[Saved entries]
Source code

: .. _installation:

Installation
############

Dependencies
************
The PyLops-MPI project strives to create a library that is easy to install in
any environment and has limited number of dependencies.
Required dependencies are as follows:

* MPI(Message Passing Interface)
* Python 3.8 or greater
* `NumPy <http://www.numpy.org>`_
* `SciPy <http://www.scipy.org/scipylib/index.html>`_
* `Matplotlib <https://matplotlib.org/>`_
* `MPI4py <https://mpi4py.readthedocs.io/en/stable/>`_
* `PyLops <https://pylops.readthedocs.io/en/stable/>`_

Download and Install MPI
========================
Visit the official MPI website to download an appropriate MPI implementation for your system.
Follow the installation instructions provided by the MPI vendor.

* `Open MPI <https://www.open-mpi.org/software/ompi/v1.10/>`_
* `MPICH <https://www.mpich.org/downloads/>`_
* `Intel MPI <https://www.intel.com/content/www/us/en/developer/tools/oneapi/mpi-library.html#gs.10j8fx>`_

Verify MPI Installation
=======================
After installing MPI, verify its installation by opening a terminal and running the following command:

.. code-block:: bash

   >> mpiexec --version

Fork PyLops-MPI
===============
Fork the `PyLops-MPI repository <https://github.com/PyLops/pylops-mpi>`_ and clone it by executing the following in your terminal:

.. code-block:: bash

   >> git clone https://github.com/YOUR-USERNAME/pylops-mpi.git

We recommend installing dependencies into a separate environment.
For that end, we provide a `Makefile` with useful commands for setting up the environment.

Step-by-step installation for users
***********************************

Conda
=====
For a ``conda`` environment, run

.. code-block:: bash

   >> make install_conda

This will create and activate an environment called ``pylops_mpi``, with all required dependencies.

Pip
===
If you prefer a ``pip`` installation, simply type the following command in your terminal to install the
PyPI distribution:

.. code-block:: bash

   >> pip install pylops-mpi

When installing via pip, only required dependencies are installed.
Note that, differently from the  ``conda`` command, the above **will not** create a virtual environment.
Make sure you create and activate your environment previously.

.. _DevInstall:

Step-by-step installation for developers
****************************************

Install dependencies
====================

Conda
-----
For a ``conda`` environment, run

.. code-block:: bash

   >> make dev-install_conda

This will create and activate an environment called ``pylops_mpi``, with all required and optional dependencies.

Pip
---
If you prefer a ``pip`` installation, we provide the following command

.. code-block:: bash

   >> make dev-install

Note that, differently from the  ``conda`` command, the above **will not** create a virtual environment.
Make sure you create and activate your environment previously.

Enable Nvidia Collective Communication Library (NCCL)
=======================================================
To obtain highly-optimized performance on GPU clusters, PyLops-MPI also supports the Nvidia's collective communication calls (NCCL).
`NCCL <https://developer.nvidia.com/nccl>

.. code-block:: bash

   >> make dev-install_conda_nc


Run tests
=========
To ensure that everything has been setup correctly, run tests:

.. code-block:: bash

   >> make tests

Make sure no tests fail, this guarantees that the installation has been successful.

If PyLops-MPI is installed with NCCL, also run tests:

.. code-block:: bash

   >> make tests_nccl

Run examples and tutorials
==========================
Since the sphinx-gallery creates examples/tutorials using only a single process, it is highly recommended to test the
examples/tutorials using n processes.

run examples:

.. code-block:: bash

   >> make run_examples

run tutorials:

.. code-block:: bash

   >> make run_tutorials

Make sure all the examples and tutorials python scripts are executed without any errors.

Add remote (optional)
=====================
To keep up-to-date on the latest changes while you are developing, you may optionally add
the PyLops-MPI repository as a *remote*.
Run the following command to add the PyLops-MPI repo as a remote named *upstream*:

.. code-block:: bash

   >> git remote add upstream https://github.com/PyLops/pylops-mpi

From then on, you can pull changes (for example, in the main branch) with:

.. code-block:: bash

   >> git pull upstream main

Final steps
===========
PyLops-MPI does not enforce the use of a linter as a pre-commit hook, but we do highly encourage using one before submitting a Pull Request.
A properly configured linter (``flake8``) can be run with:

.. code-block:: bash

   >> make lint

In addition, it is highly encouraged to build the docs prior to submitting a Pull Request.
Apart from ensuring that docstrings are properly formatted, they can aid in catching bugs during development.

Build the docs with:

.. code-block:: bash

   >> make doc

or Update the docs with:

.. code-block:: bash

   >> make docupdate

--

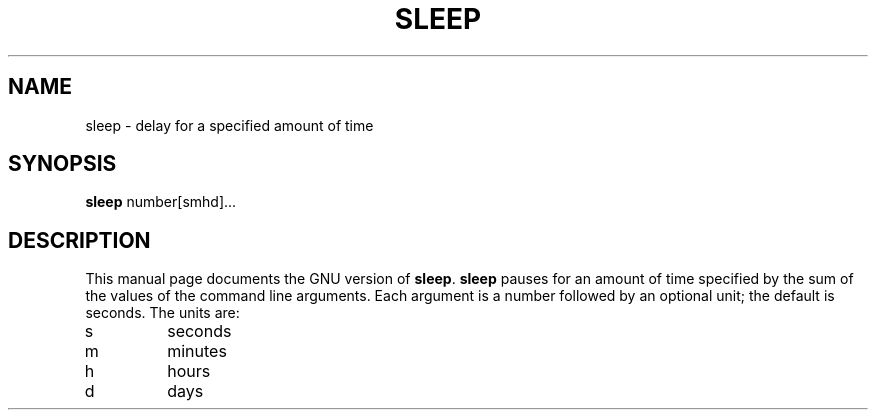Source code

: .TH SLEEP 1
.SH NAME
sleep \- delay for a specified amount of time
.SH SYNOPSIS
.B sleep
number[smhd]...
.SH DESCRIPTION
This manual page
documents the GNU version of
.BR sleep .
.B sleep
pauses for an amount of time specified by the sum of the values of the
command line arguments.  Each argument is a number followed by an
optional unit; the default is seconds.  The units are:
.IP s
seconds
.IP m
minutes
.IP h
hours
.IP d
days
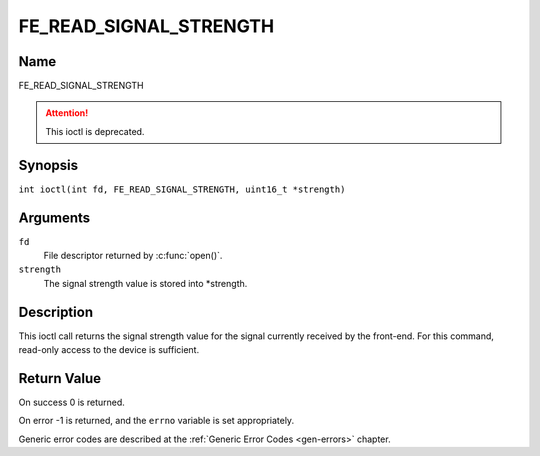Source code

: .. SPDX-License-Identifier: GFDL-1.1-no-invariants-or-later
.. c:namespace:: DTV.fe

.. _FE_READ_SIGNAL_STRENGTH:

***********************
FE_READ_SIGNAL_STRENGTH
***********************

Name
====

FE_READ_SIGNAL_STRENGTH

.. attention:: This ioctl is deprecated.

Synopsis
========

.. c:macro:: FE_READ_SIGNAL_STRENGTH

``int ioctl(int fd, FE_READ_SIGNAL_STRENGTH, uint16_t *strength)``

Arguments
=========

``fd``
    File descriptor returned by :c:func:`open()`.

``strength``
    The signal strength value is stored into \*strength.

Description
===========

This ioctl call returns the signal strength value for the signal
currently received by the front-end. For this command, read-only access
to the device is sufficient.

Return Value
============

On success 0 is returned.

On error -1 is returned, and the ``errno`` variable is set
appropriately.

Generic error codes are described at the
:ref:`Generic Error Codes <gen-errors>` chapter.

■ **ACTIVITY**
Going through the data above, count each line that contains "errors" and give only that figure.

■ **SOLUTION TO THIS EXERCISE**
2